# WORK INSTRUCTION A
Return everything in the records from the start down to the line containing "和智慧的重要性。通过禅修，一个人可以超越世俗的束", including that line, copied verbatim.

# TEXT EXCERPT
This is the documentation for the latest (main) development branch of the Infuse-IoT platform. If you are looking for the documentation of previous releases, use the drop-down menu on the left and select the desired version.

Security Model

The Infuse-IoT security model has been designed to enable the platform Platform Design Goals while maintaining confidentiality and authenticity of data to the greatest extent possible.

The Infuse platform splits its communication security into two authentication levels, both integrated on top of the ePacket API.

Common Parameters

Algorithms

The Infuse platforms default payload encryption protocol is ChaCha20-Poly1305, an Authenticated-Encryption Associated-Data (AEAD) algorithm that is more performant than alternative like AES-GCM while also being supported by industry standard cryptography libraries like MbedTLS and PSA.

Asymmetric key agreement is perfomed through the Elliptic-Curve Diffie-Hellman (ECDH) protocol. The selected curve is Curve25519, which is well supported, more efficient than the standard prime curves (P-256, etc), and free from any doubt about standards interference. Curve25519 also has a more compact public key representation, 32 bytes instead of 65 bytes for P-256.

Key derivation is performed by the HKDF algorithm.

Note

Faster algorithms than ChaCha20-Poly1305 exist, like the NIST LWC competition winner ASCON. If and when these algorithms make it into industry standard libraries we will consider a transition.

Indirect usage of keys

The root shared secret between communications partipants is never used to directly encrypt data. This limits the impact of any key recovery attack against transmitted data, as recovering the data encryption key does not lead to the compromise of the root shared secret. For interfaces where the derived encryption key rotates automatically with time, this also limits the duration over which a recovered key can usefully attack the network.

# TASK DATA
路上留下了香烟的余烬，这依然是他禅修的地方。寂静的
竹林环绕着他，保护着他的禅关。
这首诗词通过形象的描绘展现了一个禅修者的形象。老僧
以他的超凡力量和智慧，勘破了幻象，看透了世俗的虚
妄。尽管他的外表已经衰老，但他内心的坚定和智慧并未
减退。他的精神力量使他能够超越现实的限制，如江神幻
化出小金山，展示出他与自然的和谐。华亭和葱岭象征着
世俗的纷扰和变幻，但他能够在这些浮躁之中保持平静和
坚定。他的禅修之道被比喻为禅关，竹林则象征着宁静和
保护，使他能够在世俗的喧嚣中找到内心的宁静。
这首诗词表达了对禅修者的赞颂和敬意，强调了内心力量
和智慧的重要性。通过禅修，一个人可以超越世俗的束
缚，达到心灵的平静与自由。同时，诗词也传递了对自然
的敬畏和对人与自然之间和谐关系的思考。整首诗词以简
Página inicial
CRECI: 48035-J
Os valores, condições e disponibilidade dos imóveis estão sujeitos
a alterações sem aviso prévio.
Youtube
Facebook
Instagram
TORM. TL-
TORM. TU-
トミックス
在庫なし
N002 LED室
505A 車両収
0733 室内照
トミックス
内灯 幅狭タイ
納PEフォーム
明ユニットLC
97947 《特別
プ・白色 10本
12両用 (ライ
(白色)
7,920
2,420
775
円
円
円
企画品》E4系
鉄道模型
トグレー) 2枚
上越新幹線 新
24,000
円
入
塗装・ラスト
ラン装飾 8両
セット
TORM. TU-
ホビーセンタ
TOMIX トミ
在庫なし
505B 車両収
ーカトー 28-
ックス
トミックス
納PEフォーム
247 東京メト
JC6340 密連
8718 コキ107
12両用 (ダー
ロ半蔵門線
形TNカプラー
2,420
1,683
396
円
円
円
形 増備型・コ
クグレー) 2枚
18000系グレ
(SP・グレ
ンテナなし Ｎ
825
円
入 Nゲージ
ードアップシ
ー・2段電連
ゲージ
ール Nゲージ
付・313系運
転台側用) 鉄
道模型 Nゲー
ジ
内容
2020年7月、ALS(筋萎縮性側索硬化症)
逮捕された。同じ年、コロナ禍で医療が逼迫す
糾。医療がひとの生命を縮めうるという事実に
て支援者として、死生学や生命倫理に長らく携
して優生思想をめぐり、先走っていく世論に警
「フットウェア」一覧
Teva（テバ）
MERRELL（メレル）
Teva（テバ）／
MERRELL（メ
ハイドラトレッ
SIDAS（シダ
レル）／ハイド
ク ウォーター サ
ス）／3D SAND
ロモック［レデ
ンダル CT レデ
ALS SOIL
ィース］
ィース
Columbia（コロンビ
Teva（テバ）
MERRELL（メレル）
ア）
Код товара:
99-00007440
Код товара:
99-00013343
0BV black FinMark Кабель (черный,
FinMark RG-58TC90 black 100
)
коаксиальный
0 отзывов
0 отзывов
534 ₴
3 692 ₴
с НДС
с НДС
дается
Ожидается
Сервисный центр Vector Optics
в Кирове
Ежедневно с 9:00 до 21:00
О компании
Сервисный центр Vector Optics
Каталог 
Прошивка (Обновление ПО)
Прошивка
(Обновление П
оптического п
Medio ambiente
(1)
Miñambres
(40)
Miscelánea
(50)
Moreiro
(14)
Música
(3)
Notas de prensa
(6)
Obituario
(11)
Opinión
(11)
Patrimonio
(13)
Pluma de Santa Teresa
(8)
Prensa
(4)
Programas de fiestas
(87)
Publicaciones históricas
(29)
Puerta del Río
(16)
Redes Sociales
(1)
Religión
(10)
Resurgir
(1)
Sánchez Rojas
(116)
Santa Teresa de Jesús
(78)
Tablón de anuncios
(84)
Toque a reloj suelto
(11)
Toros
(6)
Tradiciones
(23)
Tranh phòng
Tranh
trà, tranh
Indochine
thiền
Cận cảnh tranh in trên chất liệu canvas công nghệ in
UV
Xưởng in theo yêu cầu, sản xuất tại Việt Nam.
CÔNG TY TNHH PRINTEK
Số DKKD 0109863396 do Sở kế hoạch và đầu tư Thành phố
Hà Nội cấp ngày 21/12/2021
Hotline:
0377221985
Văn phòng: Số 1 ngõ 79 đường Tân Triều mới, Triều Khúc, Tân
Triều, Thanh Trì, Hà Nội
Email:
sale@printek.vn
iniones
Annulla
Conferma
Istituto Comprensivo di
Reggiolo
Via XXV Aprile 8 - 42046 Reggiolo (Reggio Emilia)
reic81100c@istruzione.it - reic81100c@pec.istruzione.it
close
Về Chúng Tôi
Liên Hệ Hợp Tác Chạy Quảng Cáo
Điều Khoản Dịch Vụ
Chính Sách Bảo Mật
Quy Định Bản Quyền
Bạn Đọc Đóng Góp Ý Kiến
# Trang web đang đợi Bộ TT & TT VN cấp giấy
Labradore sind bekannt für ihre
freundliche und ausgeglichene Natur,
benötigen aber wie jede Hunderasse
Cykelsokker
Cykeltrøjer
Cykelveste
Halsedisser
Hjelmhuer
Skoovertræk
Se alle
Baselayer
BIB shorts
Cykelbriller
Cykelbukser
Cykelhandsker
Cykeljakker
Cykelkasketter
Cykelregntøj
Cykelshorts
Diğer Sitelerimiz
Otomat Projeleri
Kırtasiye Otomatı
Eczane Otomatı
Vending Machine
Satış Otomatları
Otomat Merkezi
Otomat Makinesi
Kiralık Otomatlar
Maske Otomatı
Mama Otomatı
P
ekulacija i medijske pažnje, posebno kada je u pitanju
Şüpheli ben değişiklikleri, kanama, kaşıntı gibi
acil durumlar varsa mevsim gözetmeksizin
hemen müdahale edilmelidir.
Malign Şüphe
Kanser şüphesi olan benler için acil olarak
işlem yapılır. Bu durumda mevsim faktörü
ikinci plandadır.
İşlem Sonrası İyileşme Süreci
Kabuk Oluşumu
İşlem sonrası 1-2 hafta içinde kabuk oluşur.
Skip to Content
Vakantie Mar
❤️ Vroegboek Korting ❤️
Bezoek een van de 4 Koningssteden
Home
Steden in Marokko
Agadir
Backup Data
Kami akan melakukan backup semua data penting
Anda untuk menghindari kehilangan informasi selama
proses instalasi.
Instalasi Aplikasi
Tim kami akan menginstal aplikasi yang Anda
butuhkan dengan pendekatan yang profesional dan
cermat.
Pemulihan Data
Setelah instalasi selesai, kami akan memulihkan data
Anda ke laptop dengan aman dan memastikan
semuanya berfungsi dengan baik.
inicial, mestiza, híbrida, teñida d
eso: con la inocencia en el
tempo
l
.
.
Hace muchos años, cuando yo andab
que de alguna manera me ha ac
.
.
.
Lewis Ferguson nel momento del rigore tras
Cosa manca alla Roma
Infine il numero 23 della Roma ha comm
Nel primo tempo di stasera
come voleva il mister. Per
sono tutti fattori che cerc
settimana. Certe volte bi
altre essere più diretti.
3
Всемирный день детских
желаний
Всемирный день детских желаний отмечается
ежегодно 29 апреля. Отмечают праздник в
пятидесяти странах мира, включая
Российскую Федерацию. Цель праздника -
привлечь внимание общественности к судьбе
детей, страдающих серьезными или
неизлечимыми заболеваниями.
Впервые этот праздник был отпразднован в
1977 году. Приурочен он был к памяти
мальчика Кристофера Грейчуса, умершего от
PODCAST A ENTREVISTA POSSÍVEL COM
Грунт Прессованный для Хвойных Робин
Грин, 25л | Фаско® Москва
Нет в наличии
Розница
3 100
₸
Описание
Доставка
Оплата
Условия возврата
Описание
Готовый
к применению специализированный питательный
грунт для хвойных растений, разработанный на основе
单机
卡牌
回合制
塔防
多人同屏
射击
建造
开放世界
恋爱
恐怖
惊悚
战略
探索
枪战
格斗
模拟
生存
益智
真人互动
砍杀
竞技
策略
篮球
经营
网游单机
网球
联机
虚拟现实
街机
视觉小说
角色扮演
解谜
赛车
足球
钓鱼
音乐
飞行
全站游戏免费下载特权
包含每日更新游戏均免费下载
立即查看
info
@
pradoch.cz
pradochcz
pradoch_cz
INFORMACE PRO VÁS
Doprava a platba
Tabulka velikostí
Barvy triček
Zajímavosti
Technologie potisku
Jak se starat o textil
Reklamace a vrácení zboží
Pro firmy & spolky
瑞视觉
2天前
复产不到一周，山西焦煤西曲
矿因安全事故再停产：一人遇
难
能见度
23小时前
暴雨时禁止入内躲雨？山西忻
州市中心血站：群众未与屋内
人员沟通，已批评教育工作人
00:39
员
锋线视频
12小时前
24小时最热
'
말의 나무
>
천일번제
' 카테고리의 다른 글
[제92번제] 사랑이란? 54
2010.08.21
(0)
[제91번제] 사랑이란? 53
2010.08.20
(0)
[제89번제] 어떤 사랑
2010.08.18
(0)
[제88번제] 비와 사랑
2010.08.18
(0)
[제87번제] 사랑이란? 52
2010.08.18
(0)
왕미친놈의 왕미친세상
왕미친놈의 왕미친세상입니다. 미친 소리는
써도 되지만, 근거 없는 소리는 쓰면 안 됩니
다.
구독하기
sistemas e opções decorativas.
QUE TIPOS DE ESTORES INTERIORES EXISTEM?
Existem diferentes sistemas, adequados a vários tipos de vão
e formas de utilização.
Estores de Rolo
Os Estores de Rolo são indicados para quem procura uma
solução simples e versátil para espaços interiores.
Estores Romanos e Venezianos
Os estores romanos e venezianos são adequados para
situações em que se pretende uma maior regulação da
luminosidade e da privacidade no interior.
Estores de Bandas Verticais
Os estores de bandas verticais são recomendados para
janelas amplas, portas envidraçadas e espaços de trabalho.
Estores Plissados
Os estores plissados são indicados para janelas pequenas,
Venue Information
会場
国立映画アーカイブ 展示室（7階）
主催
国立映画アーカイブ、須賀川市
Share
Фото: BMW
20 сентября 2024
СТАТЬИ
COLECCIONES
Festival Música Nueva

# WORK INSTRUCTION B
In the security model page, which algorithm performs key derivation?

# RESPONSE BOX A
路上留下了香烟的余烬，这依然是他禅修的地方。寂静的
竹林环绕着他，保护着他的禅关。
这首诗词通过形象的描绘展现了一个禅修者的形象。老僧
以他的超凡力量和智慧，勘破了幻象，看透了世俗的虚
妄。尽管他的外表已经衰老，但他内心的坚定和智慧并未
减退。他的精神力量使他能够超越现实的限制，如江神幻
化出小金山，展示出他与自然的和谐。华亭和葱岭象征着
世俗的纷扰和变幻，但他能够在这些浮躁之中保持平静和
坚定。他的禅修之道被比喻为禅关，竹林则象征着宁静和
保护，使他能够在世俗的喧嚣中找到内心的宁静。
这首诗词表达了对禅修者的赞颂和敬意，强调了内心力量
和智慧的重要性。通过禅修，一个人可以超越世俗的束

# RESPONSE BOX B
HKDF